This is known as the Kuleshov effect.

Soviet filmmaker Lev Kuleshov showed the following clip to an audience.

Then he showed them this clip.

Finally, this.

The audience fervently remarked how the expression on the man’s face was different in all three

sequences, one showed hunger, the next sadness and finally lust, as though they were all

shot independently.

This was not the case, the only difference between the three shots is the image spliced

in between the closeup.

Across all three examples, the closeup shot itself was the exact same piece of film, the

man’s expression did not change.

Kuleshov used this experiment to demonstrate how the considered assemblance of completely

unrelated pieces of film and images, can significantly alter a viewer’s emotional response.

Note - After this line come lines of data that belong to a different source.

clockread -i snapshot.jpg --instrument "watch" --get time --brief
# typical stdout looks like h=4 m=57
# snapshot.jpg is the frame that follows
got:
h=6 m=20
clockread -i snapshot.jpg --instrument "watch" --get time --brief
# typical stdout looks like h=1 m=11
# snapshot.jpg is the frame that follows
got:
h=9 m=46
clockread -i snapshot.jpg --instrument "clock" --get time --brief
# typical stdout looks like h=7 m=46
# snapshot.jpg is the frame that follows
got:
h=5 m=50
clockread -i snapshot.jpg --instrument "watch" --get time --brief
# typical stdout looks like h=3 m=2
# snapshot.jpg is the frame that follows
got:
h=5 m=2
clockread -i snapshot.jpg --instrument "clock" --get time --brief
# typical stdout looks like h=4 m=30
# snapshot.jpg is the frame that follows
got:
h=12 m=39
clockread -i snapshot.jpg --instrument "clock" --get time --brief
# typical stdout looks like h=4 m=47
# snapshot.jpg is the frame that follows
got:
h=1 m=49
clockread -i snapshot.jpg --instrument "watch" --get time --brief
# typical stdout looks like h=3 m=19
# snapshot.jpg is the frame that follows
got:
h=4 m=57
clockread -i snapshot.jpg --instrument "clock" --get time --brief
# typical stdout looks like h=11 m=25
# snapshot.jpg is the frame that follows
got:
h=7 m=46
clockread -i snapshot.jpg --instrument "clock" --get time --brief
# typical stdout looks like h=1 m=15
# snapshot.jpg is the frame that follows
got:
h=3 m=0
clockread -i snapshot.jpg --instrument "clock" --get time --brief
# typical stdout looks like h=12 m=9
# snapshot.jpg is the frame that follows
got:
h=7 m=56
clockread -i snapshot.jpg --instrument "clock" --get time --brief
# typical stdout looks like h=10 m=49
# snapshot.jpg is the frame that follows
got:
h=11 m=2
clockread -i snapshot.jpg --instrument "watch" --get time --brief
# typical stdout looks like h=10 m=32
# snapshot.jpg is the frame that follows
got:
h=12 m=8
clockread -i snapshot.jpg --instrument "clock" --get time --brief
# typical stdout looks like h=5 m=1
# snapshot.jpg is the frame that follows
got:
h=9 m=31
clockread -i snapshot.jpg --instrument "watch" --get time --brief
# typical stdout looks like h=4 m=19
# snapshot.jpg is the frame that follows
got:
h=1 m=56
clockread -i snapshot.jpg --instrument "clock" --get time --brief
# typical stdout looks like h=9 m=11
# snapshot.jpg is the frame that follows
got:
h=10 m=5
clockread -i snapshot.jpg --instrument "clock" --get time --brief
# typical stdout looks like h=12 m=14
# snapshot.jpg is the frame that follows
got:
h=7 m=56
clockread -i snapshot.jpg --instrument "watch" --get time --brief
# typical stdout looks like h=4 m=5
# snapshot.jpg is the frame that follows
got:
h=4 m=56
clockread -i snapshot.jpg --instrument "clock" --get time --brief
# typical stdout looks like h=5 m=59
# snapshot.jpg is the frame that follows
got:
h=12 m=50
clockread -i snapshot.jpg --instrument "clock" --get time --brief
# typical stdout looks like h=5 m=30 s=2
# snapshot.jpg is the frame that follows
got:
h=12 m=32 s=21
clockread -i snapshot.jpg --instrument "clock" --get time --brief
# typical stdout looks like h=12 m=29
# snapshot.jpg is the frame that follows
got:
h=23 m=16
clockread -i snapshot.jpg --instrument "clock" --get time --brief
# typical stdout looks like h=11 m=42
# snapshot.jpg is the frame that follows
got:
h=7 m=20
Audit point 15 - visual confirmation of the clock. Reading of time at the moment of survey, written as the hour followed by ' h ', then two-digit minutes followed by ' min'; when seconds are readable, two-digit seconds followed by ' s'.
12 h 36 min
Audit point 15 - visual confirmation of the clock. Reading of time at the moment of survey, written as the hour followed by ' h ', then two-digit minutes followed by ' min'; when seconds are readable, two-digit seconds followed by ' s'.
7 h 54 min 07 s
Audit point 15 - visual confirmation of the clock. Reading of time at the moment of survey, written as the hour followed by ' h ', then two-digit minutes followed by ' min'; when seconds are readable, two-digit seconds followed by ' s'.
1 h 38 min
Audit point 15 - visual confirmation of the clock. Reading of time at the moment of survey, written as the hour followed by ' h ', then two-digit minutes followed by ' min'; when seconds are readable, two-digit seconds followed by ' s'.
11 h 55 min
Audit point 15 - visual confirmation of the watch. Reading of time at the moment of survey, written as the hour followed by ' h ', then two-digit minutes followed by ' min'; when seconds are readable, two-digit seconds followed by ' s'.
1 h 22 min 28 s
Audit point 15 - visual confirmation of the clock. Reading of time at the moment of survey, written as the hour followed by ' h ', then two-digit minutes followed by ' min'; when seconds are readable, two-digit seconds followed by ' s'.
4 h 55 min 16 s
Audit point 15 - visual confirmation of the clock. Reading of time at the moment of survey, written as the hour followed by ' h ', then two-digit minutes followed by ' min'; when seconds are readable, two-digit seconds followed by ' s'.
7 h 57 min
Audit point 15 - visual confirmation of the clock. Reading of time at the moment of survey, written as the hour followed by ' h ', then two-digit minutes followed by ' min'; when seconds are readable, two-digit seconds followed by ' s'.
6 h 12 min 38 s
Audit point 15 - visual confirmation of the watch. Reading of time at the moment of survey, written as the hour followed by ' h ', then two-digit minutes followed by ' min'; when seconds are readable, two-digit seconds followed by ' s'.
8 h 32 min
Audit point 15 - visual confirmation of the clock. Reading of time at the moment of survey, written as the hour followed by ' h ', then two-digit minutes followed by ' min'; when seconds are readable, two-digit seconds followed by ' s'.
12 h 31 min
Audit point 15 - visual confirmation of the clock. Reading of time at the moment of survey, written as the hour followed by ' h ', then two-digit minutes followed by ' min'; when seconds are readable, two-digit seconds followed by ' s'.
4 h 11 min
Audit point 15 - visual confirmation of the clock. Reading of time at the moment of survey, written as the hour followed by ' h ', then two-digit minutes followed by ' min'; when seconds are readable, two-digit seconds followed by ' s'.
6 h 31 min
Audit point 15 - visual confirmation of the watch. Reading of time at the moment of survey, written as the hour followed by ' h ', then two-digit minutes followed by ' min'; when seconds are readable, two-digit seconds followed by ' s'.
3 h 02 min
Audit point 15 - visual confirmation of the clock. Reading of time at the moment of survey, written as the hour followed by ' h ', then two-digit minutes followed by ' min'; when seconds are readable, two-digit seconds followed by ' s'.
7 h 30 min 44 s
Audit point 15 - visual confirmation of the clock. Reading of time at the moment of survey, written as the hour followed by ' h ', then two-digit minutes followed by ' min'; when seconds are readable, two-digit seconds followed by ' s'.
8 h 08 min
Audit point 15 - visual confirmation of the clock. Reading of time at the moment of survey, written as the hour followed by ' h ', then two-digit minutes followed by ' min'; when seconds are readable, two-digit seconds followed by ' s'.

This simple yet powerful technique has been used in propaganda, to wage wars, win wars,

spread tyranny and keep it at bay.

It has been used in humanity’s greatest films to make audiences laugh, sob and scared


But there is one force in our modern world that holds the deftest hand, the slimiest

skill, the most astute ability to rearrange information, to influence nations, change

narratives and breed mass contempt.

The media.

The ability of the press, TV news and increasingly digital media to take the truth and warp it

to align with their ideological agenda is unrivalled.

Fastidiously straddling the legal boundaries as they do so.

How you may ask?

I’m sure you’re all too aware of fake news.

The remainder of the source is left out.